Got some advice from Salomon, and going for the "Equipe 8 skate 174 Med" and either the "Equipe 8 classic 180 soft" or the "Elite 9 grip 179" …. not sure I want to be messing around with grip wax yet.

post #10 of 12
Quote:
Originally Posted by UserC View Post not sure I want to be messing around with grip wax yet.

 

Grip wax is easy - just use the color thermometer to start with - and, unless the snow is really really cr@p, grip wax is far, far nicer gliding than fishscale.   Klister is a PITA - but chances are you will not be using it.

In their heads, people build waxing into a black art.   It isn't, it's as simple as following directions on a cake box.    

 

It's only problem snow that can be a black art, and if you're going to go someplace where the tracks are groomed, use what others around you use.     If they're using klister, just take a rental pair out.

post #11 of 12

Re wax vs waxless.... Cantunamunch is right that it's not a huge, deep, dark art.  But it depends a lot on where you ski.  If you are skiing out west or far north where snow generally tends to be more consistent, waxing is very reasonable.  But where I live, NW CT, has very variable snow.  On one day on one ski, I might find cold unpacked, re-frozen, soft mashed potatoes, and some ice.  Waxless is the ticket for that.  If you ski where you can assume conditions will be consistent from start to finish, waxing is very learn-able.

post #12 of 12
I also decided to acquire XC skis to introduce some cross training to my bike riding. I am a 52 year old male, 5'6" and 150 lbs, with a very strong background in alpine skiing and in line skating. And the last few years I focused on endurance mountain bike racing, so fitness is not a problem.

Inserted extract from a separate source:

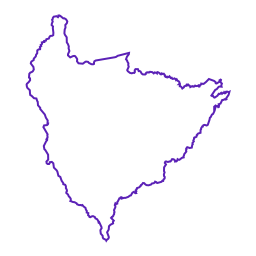 Lilongwe, Lilongwe, Malawi (orthographic projection)
{"feature_id": "42251766B26147222520266", "entity_name": "Lilongwe", "entity_type": "district", "adm_level": 2, "iso_a3": "MWI", "parent_name": "Malawi", "parent_adm1": "Lilongwe", "projection": "orthographic", "projection_center": [33.601, -14.039], "detail": "fine", "context": "isolated", "style": "outline", "palette": "violet", "viewbox_px": 256, "rotation_deg": 0, "n_neighbors": 0, "source": "geoboundaries", "source_scale": "gbopen_adm2", "svg_char_len": 5695}
<svg xmlns="http://www.w3.org/2000/svg" viewBox="0 0 256 256"><path d="M229.4,91.8L228.6,92.2L227.1,91.6L226.5,91.9L226.1,91.7L225.7,92.0L225.9,92.7L225.4,93.2L225.0,93.2L224.3,92.4L224.1,93.1L223.2,92.7L222.0,93.8L221.2,92.8L219.7,94.1L218.7,93.8L217.5,95.7L214.7,97.6L214.0,97.4L213.0,95.9L212.2,96.1L211.4,95.6L215.3,89.8L216.7,89.2L218.7,86.8L219.7,86.5L221.6,86.7L221.3,85.4L221.9,83.5L220.4,82.2L221.0,79.9L220.6,79.6L219.5,80.3L219.6,81.5L217.0,83.3L216.2,83.5L215.7,83.2L215.6,82.1L214.1,80.9L208.9,79.0L206.0,82.0L203.6,83.9L201.3,83.6L201.3,84.4L200.2,84.9L199.5,86.5L199.0,86.5L198.8,85.5L198.5,85.3L197.8,85.9L196.0,86.1L195.1,85.6L194.3,86.5L193.6,86.3L193.1,86.7L192.2,86.1L190.3,87.1L190.0,86.1L189.3,85.4L188.0,85.4L188.0,84.5L186.7,84.5L186.2,85.8L185.4,85.8L184.2,86.4L183.9,87.3L182.3,88.5L181.5,87.1L180.4,86.2L179.8,86.2L179.9,84.2L179.0,84.2L179.6,83.6L179.4,82.2L178.7,81.3L177.5,80.7L176.7,79.3L176.0,80.0L175.6,79.1L174.4,78.4L174.0,78.7L172.4,78.9L171.7,77.7L170.7,78.0L169.5,76.3L168.6,77.1L167.1,76.6L166.4,76.8L166.5,77.2L165.5,76.9L164.7,75.8L165.0,75.3L163.8,73.7L162.6,74.0L161.8,73.4L161.0,74.4L160.2,74.0L159.7,73.2L157.7,72.1L157.0,72.4L156.9,73.3L156.2,72.7L155.6,72.8L154.8,72.4L153.7,73.4L152.4,72.2L150.0,71.8L149.4,72.4L148.4,72.3L148.0,72.6L147.2,72.3L146.4,72.6L145.8,73.4L145.8,74.0L145.1,74.5L142.8,74.4L141.7,73.6L140.5,71.5L139.5,71.0L138.7,71.1L137.9,69.1L135.5,69.1L134.7,70.3L134.9,72.0L134.3,72.9L133.5,72.8L131.7,73.3L130.0,72.9L127.8,71.2L127.2,70.1L128.7,66.8L128.2,65.0L128.4,63.3L127.3,61.5L127.1,60.5L126.0,59.3L127.0,56.6L128.8,54.3L129.0,52.9L117.7,55.8L116.1,56.9L115.1,57.2L95.7,60.5L94.4,61.3L94.0,62.5L94.0,63.9L93.1,64.3L91.4,64.2L88.9,62.9L88.1,61.9L86.5,61.6L85.5,61.7L82.8,63.7L78.5,63.3L77.0,61.3L77.2,59.2L76.8,58.4L75.2,56.2L74.2,55.9L73.0,56.1L70.2,57.4L68.0,55.4L68.0,54.2L69.4,51.0L68.6,48.3L68.8,46.4L67.9,44.0L66.8,42.4L66.7,37.3L64.9,34.7L64.4,33.3L64.7,29.5L65.5,27.6L65.3,25.0L66.9,23.1L67.3,21.4L66.1,19.4L64.4,18.3L63.3,18.4L60.3,15.9L59.2,15.4L58.5,15.5L58.6,16.4L58.0,17.2L56.5,16.2L53.7,16.7L52.8,18.0L52.6,19.3L52.1,19.8L52.7,21.6L51.9,23.4L51.6,25.0L53.0,26.5L52.8,28.0L53.4,32.8L53.2,35.2L52.1,35.8L50.4,35.9L49.6,36.7L48.8,38.6L46.4,39.2L45.9,40.7L44.2,40.9L44.3,42.0L43.2,42.0L41.9,42.4L42.2,43.1L41.9,44.1L40.7,45.0L41.2,46.1L39.9,47.0L40.2,48.0L40.1,49.2L38.6,49.4L37.3,50.4L37.2,53.3L36.1,54.7L35.8,56.4L33.8,58.6L33.7,60.0L31.5,61.5L31.0,62.3L30.8,63.5L33.4,66.9L33.8,69.5L32.8,71.3L31.8,72.0L30.3,72.6L29.3,73.8L29.0,77.6L30.0,78.3L30.1,80.2L28.8,82.0L26.9,83.8L26.6,84.6L26.9,86.7L27.4,87.9L29.8,90.2L30.0,93.7L30.3,95.1L31.5,95.7L34.0,98.2L36.4,98.5L37.2,101.0L37.7,101.7L38.0,105.3L40.2,107.8L40.2,109.0L44.8,114.5L45.9,117.7L47.7,120.5L47.5,123.3L48.1,123.4L47.9,124.3L47.0,125.1L44.1,125.4L43.4,127.1L47.6,134.3L47.3,135.1L47.6,137.2L46.6,139.0L47.2,139.1L47.1,140.2L46.2,141.2L43.8,146.0L44.4,149.2L45.4,150.2L48.1,154.7L48.2,159.6L46.4,161.6L46.7,163.3L47.7,164.0L49.1,164.0L49.8,162.9L49.8,162.2L51.8,161.9L53.3,163.3L53.9,167.6L56.7,170.4L57.4,171.7L58.4,175.8L60.3,176.9L61.6,180.7L63.3,183.2L63.3,184.2L65.2,184.8L65.9,186.2L65.9,188.2L66.7,189.5L67.0,191.0L66.3,192.2L66.3,193.0L68.0,194.5L68.8,196.4L69.8,197.3L70.7,198.7L70.8,200.4L70.4,201.0L72.9,202.0L74.6,202.2L76.7,203.4L77.1,204.3L79.1,205.1L80.8,205.0L81.4,205.4L82.4,205.0L83.4,206.3L85.5,207.9L85.9,209.6L86.8,210.9L86.7,212.5L88.3,213.1L88.1,215.2L89.3,216.2L89.5,217.0L90.3,217.2L92.2,216.2L93.2,216.2L94.9,217.1L95.4,218.4L97.1,219.2L98.1,220.7L98.6,222.5L99.2,222.1L101.5,227.1L101.6,228.3L100.6,229.7L100.4,230.5L100.8,233.7L102.6,235.7L102.8,237.5L103.3,238.5L106.0,239.9L106.3,240.6L106.9,239.7L108.2,238.8L108.8,237.7L108.8,237.0L107.1,232.3L108.7,229.6L109.0,226.2L110.5,224.7L113.1,223.4L112.9,221.9L113.8,220.7L111.1,217.9L111.9,216.9L112.5,216.8L113.2,216.0L113.2,215.6L114.1,214.2L114.2,212.5L114.5,212.1L114.0,210.1L115.3,207.4L115.4,206.0L114.8,205.3L114.9,204.6L115.4,203.3L116.3,204.0L117.3,203.6L117.3,202.0L117.9,201.3L119.4,198.3L120.1,198.3L120.6,197.4L121.2,197.2L121.9,197.5L121.9,198.5L123.9,197.9L125.4,197.9L128.4,196.8L129.7,195.7L130.9,195.4L132.4,192.7L133.7,191.9L135.4,193.2L136.1,193.1L135.7,192.4L136.2,191.5L135.7,191.3L135.6,190.4L136.2,190.0L136.3,189.3L137.0,188.8L137.0,188.1L139.5,187.2L140.4,185.9L140.8,185.8L140.9,185.1L141.7,184.7L143.0,183.0L144.3,183.2L145.0,184.1L146.4,185.1L148.6,185.3L151.1,184.5L151.9,183.5L153.7,183.2L154.5,182.7L155.1,181.7L155.6,182.1L156.3,182.1L156.6,182.7L157.3,183.0L161.5,181.8L162.3,180.8L163.2,180.9L163.5,179.5L164.5,178.6L164.7,178.0L164.7,176.9L164.0,176.0L163.9,174.3L164.6,172.3L164.0,171.1L164.1,167.3L166.0,164.5L164.8,162.9L165.3,161.7L166.0,161.4L167.4,161.9L168.8,161.8L169.4,161.4L170.4,161.5L171.5,160.3L171.8,159.3L172.9,159.1L174.4,159.7L175.1,161.5L175.9,160.9L176.5,161.3L177.2,160.6L177.6,159.2L178.4,159.7L179.4,159.8L182.0,157.8L183.7,157.4L183.5,156.3L184.0,155.4L184.2,154.2L186.3,151.6L186.0,150.8L186.5,149.2L186.1,148.9L186.9,147.4L187.4,147.2L189.7,148.0L191.8,147.6L192.2,145.0L192.8,144.2L192.4,143.1L193.8,141.4L193.3,140.6L194.0,139.0L194.0,138.0L194.5,137.4L195.5,137.3L196.5,136.7L196.7,135.2L197.2,135.0L197.2,134.5L198.2,133.5L200.5,132.8L200.6,129.9L201.1,129.2L201.1,128.3L202.3,126.4L202.8,126.5L203.2,125.4L203.7,125.1L204.7,124.9L206.7,125.5L207.8,124.8L209.5,119.8L209.9,117.7L210.7,117.1L211.9,114.6L213.1,113.9L214.6,110.7L215.5,107.0L214.7,106.8L214.2,107.6L214.2,106.7L215.6,105.5L216.8,106.3L217.6,106.0L218.2,107.2L218.7,107.1L219.1,105.5L218.7,104.2L220.5,103.6L222.2,100.0L223.6,99.9L224.5,99.2L225.7,99.6L226.5,99.2L226.2,98.3L228.6,94.8L229.4,91.8Z" fill="none" stroke="#5b21b6" stroke-width="2"/></svg>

After reading just about everything I could about skate skiing, I realized that high end equipment would be better suited to somebody like me. Perhaps it is a little less forgiving, but I hope to have no issues. So I went and bought all the stuff.

Rossignol X-IUM WCS S2 186cm skate skis
Fisher (Rottofella) Xcelerator bindings
Fisher RC7 skate boots (just fit better than the Rossi)
Rossignol Extra Carbon 70 poles

The skis are rated for 132-176 lbs so I am in the pocket, but the shop had a machine that tested the skis for my body weight. Very professional. smile.gif I read that these skis tend to be on the stiff side with a healthy rebound. And putting them on in my living room, I can definitely feel how that will play out. No doubt, a tentative beginner, who does not feel comfortable committing their full weight to a ski, would be better served by something less lively. I hope I won't find myself in that predicament.

Anyway, I thought I would provide a data point for reference. Good luck.